Document extract »
The exosomes generated by this procedure were interrogated for vesicle size, identity, specificity, and overall molecular composition. Nanoparticle tracking analysis (NTA) revealed that these exosomes have an average diameter of ∼120 nm ± 50 nm (s.e.m.) (Fig. 1B). When preincubated with fluorescently labeled anti-CD63 antibodies and then re-examined by fluorescence-triggered NTA, these exosomes were found to carry the exosome marker protein CD63 epitope on their outer surface (Fig. 1C). Furthermore, negative-stain electron microscopy confirmed that these exosomes fell within the size range calculated by NTA (Fig. 1D). Immunoblot analysis of cell and exosome fractions confirmed the enrichment of classic exosome marker proteins CD81, CD9, and CD63 in the exosome preparation (Fig. 1E). These same exosome fractions lacked detectable levels of protein markers of the plasma membrane and microvesicles (E-cadherin and N-cadherin), endoplasmic reticulum (ER) and nuclear envelope (GRP78/BiP and calreticulin), ER-Golgi intermediate compartment (ERGIC3), Golgi (GM130), mitochondria (HSP60), or exomeres (HSP90) (57, 58). As for their overall macromolecular content, these exosomes had a protein concentration of ∼1 mg/1012 exosomes, a lipid concentration of ∼0.1 mg/1012 exosomes, an RNA concentration of ∼0.02 mg/1012 exosomes, and only trace amounts of DNA, most of which were under 100 basepairs in length (Fig. S1).

What you should do » Copy out the entire exosome characterization passage above, word for word. Work only from the exosome characterization passage above.

Dataset records »
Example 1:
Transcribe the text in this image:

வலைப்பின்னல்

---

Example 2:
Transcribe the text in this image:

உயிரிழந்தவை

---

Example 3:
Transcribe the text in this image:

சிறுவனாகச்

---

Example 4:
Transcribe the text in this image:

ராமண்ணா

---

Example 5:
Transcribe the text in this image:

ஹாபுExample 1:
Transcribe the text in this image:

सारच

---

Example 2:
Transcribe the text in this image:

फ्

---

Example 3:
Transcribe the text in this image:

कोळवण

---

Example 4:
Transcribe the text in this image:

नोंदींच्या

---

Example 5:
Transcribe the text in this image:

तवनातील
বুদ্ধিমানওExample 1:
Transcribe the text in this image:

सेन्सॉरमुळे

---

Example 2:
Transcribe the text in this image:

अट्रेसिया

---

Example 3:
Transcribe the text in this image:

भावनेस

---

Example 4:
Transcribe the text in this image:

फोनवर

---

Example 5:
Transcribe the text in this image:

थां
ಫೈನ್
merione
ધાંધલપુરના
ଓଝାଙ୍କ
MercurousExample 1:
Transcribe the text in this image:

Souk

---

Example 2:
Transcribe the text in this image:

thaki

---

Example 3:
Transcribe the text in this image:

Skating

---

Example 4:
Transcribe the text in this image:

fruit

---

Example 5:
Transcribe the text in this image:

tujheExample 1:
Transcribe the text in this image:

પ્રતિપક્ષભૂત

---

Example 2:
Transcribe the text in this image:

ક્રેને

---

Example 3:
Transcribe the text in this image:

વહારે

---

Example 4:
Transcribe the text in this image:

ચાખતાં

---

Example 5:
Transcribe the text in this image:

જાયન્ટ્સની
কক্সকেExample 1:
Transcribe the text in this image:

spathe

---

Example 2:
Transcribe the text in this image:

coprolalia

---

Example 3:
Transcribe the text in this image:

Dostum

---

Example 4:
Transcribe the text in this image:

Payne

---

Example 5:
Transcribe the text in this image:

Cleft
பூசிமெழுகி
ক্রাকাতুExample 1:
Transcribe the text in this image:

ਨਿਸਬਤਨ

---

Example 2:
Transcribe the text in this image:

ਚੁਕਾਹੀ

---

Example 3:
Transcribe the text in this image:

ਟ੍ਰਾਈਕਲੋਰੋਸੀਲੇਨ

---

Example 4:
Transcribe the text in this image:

Response below »
The exosomes generated by this procedure were interrogated for vesicle size, identity, specificity, and overall molecular composition. Nanoparticle tracking analysis (NTA) revealed that these exosomes have an average diameter of ∼120 nm ± 50 nm (s.e.m.) (Fig. 1B). When preincubated with fluorescently labeled anti-CD63 antibodies and then re-examined by fluorescence-triggered NTA, these exosomes were found to carry the exosome marker protein CD63 epitope on their outer surface (Fig. 1C). Furthermore, negative-stain electron microscopy confirmed that these exosomes fell within the size range calculated by NTA (Fig. 1D). Immunoblot analysis of cell and exosome fractions confirmed the enrichment of classic exosome marker proteins CD81, CD9, and CD63 in the exosome preparation (Fig. 1E). These same exosome fractions lacked detectable levels of protein markers of the plasma membrane and microvesicles (E-cadherin and N-cadherin), endoplasmic reticulum (ER) and nuclear envelope (GRP78/BiP and calreticulin), ER-Golgi intermediate compartment (ERGIC3), Golgi (GM130), mitochondria (HSP60), or exomeres (HSP90) (57, 58). As for their overall macromolecular content, these exosomes had a protein concentration of ∼1 mg/1012 exosomes, a lipid concentration of ∼0.1 mg/1012 exosomes, an RNA concentration of ∼0.02 mg/1012 exosomes, and only trace amounts of DNA, most of which were under 100 basepairs in length (Fig. S1).